[Data provided Boundary: Start]

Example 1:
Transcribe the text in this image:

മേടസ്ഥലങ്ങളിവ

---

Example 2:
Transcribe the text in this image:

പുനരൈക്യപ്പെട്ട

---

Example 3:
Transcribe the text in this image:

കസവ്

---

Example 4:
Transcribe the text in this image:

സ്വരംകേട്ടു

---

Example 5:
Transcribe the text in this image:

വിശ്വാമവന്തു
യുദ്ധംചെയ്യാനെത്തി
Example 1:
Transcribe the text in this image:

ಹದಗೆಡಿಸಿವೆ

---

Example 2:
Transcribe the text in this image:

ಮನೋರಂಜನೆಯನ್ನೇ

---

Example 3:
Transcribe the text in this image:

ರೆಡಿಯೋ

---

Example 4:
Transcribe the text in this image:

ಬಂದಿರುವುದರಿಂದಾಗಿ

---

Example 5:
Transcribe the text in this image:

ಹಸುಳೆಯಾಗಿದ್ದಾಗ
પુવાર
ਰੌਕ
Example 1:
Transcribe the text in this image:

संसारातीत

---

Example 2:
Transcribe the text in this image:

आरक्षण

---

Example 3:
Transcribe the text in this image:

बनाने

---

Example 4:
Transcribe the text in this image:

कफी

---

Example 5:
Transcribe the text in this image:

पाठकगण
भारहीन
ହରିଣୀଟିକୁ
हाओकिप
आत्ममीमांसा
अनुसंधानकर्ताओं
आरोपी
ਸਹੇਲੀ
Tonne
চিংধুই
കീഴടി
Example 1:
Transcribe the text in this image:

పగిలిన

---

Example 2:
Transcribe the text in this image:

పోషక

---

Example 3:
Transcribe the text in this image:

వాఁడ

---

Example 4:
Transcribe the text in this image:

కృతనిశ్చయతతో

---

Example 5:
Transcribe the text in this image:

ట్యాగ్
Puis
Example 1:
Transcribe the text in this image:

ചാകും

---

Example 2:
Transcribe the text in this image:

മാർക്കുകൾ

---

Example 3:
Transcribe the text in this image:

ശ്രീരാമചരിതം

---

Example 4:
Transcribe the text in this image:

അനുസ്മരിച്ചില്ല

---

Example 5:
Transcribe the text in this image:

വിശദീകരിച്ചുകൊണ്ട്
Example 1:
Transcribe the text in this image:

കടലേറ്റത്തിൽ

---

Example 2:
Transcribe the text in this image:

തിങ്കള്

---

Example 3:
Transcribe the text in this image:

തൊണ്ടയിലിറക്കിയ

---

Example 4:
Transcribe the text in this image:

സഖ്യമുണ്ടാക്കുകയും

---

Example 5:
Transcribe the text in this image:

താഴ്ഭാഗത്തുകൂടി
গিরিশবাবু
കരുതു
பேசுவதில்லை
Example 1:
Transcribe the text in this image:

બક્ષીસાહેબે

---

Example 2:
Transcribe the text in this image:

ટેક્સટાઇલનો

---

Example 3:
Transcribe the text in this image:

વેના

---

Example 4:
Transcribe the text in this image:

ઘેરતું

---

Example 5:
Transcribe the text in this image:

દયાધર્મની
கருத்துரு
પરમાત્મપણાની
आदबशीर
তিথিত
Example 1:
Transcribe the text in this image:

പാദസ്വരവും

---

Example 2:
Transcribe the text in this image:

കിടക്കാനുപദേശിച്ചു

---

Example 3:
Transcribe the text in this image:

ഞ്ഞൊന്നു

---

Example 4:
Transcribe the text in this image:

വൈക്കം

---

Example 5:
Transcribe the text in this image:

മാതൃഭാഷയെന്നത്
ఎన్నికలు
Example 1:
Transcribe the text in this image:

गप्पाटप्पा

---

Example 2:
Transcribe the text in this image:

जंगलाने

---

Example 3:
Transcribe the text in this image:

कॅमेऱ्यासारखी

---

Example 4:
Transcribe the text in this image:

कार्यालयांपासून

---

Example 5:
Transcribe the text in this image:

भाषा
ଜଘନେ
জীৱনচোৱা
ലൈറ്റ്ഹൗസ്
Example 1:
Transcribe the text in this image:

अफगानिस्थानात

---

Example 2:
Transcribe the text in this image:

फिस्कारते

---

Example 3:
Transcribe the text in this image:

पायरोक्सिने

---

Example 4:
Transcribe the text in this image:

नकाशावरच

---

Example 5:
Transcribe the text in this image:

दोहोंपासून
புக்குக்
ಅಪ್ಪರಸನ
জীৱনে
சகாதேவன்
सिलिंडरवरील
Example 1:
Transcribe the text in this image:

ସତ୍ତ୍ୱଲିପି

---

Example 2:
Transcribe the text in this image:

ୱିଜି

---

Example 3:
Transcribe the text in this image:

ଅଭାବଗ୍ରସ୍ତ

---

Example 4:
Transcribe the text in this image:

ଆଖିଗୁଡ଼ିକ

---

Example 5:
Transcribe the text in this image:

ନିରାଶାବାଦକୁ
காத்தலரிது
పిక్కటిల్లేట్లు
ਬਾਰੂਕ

[Data provided Boundary: End]

◆ **Exercise aim**
Each of the records should be retyped exactly.

◆ **Answer to the exercise**
Example 1:
Transcribe the text in this image:

മേടസ്ഥലങ്ങളിവ

---

Example 2:
Transcribe the text in this image:

പുനരൈക്യപ്പെട്ട

---

Example 3:
Transcribe the text in this image:

കസവ്

---

Example 4:
Transcribe the text in this image:

സ്വരംകേട്ടു

---

Example 5:
Transcribe the text in this image:

വിശ്വാമവന്തു
യുദ്ധംചെയ്യാനെത്തി
Example 1:
Transcribe the text in this image:

ಹದಗೆಡಿಸಿವೆ

---

Example 2:
Transcribe the text in this image:

ಮನೋರಂಜನೆಯನ್ನೇ

---

Example 3:
Transcribe the text in this image:

ರೆಡಿಯೋ

---

Example 4:
Transcribe the text in this image:

ಬಂದಿರುವುದರಿಂದಾಗಿ

---

Example 5:
Transcribe the text in this image:

ಹಸುಳೆಯಾಗಿದ್ದಾಗ
પુવાર
ਰੌਕ
Example 1:
Transcribe the text in this image:

संसारातीत

---

Example 2:
Transcribe the text in this image:

आरक्षण

---

Example 3:
Transcribe the text in this image:

बनाने

---

Example 4:
Transcribe the text in this image:

कफी

---

Example 5:
Transcribe the text in this image:

पाठकगण
भारहीन
ହରିଣୀଟିକୁ
हाओकिप
आत्ममीमांसा
अनुसंधानकर्ताओं
आरोपी
ਸਹੇਲੀ
Tonne
চিংধুই
കീഴടി
Example 1:
Transcribe the text in this image:

పగిలిన

---

Example 2:
Transcribe the text in this image:

పోషక

---

Example 3:
Transcribe the text in this image:

వాఁడ

---

Example 4:
Transcribe the text in this image:

కృతనిశ్చయతతో

---

Example 5:
Transcribe the text in this image:

ట్యాగ్
Puis
Example 1:
Transcribe the text in this image:

ചാകും

---

Example 2:
Transcribe the text in this image:

മാർക്കുകൾ

---

Example 3:
Transcribe the text in this image:

ശ്രീരാമചരിതം

---

Example 4:
Transcribe the text in this image:

അനുസ്മരിച്ചില്ല

---

Example 5:
Transcribe the text in this image:

വിശദീകരിച്ചുകൊണ്ട്
Example 1:
Transcribe the text in this image:

കടലേറ്റത്തിൽ

---

Example 2:
Transcribe the text in this image:

തിങ്കള്

---

Example 3:
Transcribe the text in this image:

തൊണ്ടയിലിറക്കിയ

---

Example 4:
Transcribe the text in this image:

സഖ്യമുണ്ടാക്കുകയും

---

Example 5:
Transcribe the text in this image:

താഴ്ഭാഗത്തുകൂടി
গিরিশবাবু
കരുതു
பேசுவதில்லை
Example 1:
Transcribe the text in this image:

બક્ષીસાહેબે

---

Example 2:
Transcribe the text in this image:

ટેક્સટાઇલનો

---

Example 3:
Transcribe the text in this image:

વેના

---

Example 4:
Transcribe the text in this image:

ઘેરતું

---

Example 5:
Transcribe the text in this image:

દયાધર્મની
கருத்துரு
પરમાત્મપણાની
आदबशीर
তিথিত
Example 1:
Transcribe the text in this image:

പാദസ്വരവും

---

Example 2:
Transcribe the text in this image:

കിടക്കാനുപദേശിച്ചു

---

Example 3:
Transcribe the text in this image:

ഞ്ഞൊന്നു

---

Example 4:
Transcribe the text in this image:

വൈക്കം

---

Example 5:
Transcribe the text in this image:

മാതൃഭാഷയെന്നത്
ఎన్నికలు
Example 1:
Transcribe the text in this image:

गप्पाटप्पा

---

Example 2:
Transcribe the text in this image:

जंगलाने

---

Example 3:
Transcribe the text in this image:

कॅमेऱ्यासारखी

---

Example 4:
Transcribe the text in this image:

कार्यालयांपासून

---

Example 5:
Transcribe the text in this image:

भाषा
ଜଘନେ
জীৱনচোৱা
ലൈറ്റ്ഹൗസ്
Example 1:
Transcribe the text in this image:

अफगानिस्थानात

---

Example 2:
Transcribe the text in this image:

फिस्कारते

---

Example 3:
Transcribe the text in this image:

पायरोक्सिने

---

Example 4:
Transcribe the text in this image:

नकाशावरच

---

Example 5:
Transcribe the text in this image:

दोहोंपासून
புக்குக்
ಅಪ್ಪರಸನ
জীৱনে
சகாதேவன்
सिलिंडरवरील
Example 1:
Transcribe the text in this image:

ସତ୍ତ୍ୱଲିପି

---

Example 2:
Transcribe the text in this image:

ୱିଜି

---

Example 3:
Transcribe the text in this image:

ଅଭାବଗ୍ରସ୍ତ

---

Example 4:
Transcribe the text in this image:

ଆଖିଗୁଡ଼ିକ

---

Example 5:
Transcribe the text in this image:

ନିରାଶାବାଦକୁ
காத்தலரிது
పిక్కటిల్లేట్లు
ਬਾਰੂਕ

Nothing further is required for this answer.